19:00 I still don't understand where 62 comes from

@phonlolol5153 6 жыл бұрын

he assumes that the std::uint32_t type has the proper 4 byte alignment. this means, that the pointer, which points to a std::unit32_t, can only point to addresses like byte0, byte4, byte8, byte12,byte16 and so on. so the last 2 bits are essential always zero.

@Sebastian-lz5ue 5 жыл бұрын

6:17: "..the fast caches are also the slowest."

@CzipperzIncorporated 5 жыл бұрын

I think he meant to say smallest

@notmewooshme9916 5 ай бұрын

I think he meant fast caches are smallest..

@mapron1 6 жыл бұрын

19:10 - You say uint32_t* always must be 4-bytes aligned on x86, but is that exactly? I could have unaligned pointer to int32, don't I? Yes, it perf degradation, but it is possible?

@foonathan 6 жыл бұрын

Yes, technically you can have an unaligned pointer. Then that trick doesn't work anymore, correct.

@mapron1 6 жыл бұрын

Thanks for answer. And for awesome speech, too :)

@Carewolf 5 жыл бұрын

I think you can in x86 assembler, but I don't think it is valid C++. Or rather it works, but is undefined behavior and a sanitizer will complain loudly.

@llothar68 4 жыл бұрын

@@Carewolf No complain if you use pragma. Normally no complain at all, because you use low level cats to get unaligned access. I love low level bit fuckery.

@Carewolf 4 жыл бұрын

@@llothar68 You can also use a memcpy, a good compiler would optimize the copy away but leave valid code. In the case of x86 using unaligned memory reads

@kenilmehta4247 5 жыл бұрын

20:18 How is sizeof(Normal) equal to 8 bytes?

@RyanCahoon 5 жыл бұрын

He said earlier (18:10) that enums are 4 bytes on his machines, then 1 byte each for the bool and uint8, then 2 bytes of padding

@sanderbos4243 2 жыл бұрын

Amazing talk, thanks Jonathan! :-)

@simonhrabec9973 Жыл бұрын

Neverhood :)

@sanderbos4243 Жыл бұрын

@@simonhrabec9973 Taste

@konrad3688 6 жыл бұрын

Should i prefer using "sorted_set + vector" rather than std::map / unordered_map?
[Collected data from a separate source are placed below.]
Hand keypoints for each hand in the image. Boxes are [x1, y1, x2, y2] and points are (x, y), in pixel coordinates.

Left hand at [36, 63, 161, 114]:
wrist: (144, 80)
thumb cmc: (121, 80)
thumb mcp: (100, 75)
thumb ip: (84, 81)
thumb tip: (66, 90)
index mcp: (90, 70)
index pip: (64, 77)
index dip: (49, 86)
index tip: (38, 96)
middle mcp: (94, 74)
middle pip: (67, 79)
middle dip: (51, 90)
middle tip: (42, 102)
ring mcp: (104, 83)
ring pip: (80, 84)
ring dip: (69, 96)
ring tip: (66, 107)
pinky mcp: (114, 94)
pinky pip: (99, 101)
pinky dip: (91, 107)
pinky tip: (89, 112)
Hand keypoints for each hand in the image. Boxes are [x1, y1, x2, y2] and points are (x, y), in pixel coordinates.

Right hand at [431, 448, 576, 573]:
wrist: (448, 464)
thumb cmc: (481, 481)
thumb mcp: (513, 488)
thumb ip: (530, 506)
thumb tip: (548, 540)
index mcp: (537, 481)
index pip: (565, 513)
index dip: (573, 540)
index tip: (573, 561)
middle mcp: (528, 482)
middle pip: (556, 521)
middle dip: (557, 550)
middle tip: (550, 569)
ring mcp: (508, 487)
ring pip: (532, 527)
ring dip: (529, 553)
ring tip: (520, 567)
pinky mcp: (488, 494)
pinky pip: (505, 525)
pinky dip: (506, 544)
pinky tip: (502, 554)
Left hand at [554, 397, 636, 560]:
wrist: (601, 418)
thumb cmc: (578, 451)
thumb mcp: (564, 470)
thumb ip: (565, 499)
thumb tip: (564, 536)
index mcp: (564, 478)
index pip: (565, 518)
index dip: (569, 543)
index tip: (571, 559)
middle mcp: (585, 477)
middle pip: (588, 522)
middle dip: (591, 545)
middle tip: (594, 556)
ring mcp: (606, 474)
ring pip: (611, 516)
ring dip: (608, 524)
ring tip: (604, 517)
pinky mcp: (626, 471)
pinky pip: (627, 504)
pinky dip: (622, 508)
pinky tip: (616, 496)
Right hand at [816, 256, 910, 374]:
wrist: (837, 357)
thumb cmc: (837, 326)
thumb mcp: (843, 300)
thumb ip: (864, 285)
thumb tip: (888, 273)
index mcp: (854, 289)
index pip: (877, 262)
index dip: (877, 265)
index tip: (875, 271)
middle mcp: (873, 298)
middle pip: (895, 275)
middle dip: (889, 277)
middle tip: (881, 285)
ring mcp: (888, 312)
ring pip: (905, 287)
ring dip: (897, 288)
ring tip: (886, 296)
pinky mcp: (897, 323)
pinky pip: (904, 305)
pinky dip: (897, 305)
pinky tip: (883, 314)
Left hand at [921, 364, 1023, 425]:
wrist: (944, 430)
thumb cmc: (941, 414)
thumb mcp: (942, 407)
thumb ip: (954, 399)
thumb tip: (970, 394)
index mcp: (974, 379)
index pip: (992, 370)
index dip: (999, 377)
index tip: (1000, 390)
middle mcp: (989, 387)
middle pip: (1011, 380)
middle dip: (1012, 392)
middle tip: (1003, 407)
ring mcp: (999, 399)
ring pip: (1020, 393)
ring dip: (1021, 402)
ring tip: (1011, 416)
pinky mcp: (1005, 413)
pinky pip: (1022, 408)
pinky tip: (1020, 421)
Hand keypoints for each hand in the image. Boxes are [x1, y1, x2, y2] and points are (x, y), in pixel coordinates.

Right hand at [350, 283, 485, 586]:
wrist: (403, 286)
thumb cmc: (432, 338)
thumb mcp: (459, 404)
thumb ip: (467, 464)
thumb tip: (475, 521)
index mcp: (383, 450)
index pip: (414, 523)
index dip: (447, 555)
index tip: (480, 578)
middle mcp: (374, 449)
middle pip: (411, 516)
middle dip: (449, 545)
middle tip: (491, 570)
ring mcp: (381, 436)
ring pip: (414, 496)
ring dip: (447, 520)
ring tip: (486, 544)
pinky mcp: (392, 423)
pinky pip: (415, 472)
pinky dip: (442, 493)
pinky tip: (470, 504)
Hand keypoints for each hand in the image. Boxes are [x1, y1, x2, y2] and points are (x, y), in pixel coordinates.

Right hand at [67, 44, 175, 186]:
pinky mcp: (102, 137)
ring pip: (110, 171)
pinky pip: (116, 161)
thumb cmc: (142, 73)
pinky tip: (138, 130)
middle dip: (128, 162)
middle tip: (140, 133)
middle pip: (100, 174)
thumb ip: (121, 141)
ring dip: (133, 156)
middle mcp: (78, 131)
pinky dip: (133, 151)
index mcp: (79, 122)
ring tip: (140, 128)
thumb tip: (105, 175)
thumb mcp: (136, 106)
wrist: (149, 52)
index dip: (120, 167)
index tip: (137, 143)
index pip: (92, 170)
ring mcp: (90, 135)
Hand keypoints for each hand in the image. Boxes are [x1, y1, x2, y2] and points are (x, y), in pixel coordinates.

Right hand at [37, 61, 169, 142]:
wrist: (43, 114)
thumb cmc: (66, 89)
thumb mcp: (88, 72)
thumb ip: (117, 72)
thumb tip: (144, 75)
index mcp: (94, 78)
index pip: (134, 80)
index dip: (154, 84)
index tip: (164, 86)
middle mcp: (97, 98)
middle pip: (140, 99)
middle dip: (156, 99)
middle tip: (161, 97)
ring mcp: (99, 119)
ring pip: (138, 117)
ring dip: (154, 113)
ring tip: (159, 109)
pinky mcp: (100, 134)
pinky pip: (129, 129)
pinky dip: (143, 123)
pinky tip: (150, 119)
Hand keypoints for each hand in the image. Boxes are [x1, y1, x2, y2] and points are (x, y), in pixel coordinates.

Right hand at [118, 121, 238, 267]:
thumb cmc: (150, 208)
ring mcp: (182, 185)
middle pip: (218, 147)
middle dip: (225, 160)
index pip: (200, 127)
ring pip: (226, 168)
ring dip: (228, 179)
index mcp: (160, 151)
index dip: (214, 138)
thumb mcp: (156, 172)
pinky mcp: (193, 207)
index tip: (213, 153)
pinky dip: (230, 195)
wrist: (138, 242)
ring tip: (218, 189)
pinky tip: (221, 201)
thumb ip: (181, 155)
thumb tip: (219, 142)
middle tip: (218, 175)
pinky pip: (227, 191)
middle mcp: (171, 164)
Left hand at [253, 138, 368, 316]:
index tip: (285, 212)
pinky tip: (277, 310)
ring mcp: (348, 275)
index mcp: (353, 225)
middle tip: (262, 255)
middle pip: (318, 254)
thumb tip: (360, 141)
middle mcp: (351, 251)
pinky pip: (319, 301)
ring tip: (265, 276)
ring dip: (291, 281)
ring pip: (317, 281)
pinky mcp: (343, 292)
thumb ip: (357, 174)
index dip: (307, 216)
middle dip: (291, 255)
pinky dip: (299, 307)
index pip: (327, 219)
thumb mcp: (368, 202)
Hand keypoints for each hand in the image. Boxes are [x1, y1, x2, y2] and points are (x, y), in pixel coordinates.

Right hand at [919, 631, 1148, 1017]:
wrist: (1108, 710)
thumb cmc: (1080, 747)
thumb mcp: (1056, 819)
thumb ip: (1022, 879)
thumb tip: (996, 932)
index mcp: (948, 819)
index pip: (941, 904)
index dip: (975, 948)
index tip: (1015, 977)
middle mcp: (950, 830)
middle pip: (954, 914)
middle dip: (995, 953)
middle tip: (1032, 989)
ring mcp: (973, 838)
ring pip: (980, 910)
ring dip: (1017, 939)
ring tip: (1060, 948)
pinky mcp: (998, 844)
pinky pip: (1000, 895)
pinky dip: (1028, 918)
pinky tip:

Are there any benchmarks for this?

@foonathan 6 жыл бұрын

Here are benchmarks against boost::flat_map, which is similar: stackoverflow.com/a/25027750 You should prefer it to std::map, but obviously an O(1) hash table is better than an O(log n) search. std::unordered_map is still not ideal, however. There are better hash table implementations out there, see foonathan.net/meetingcpp2018.html for some links.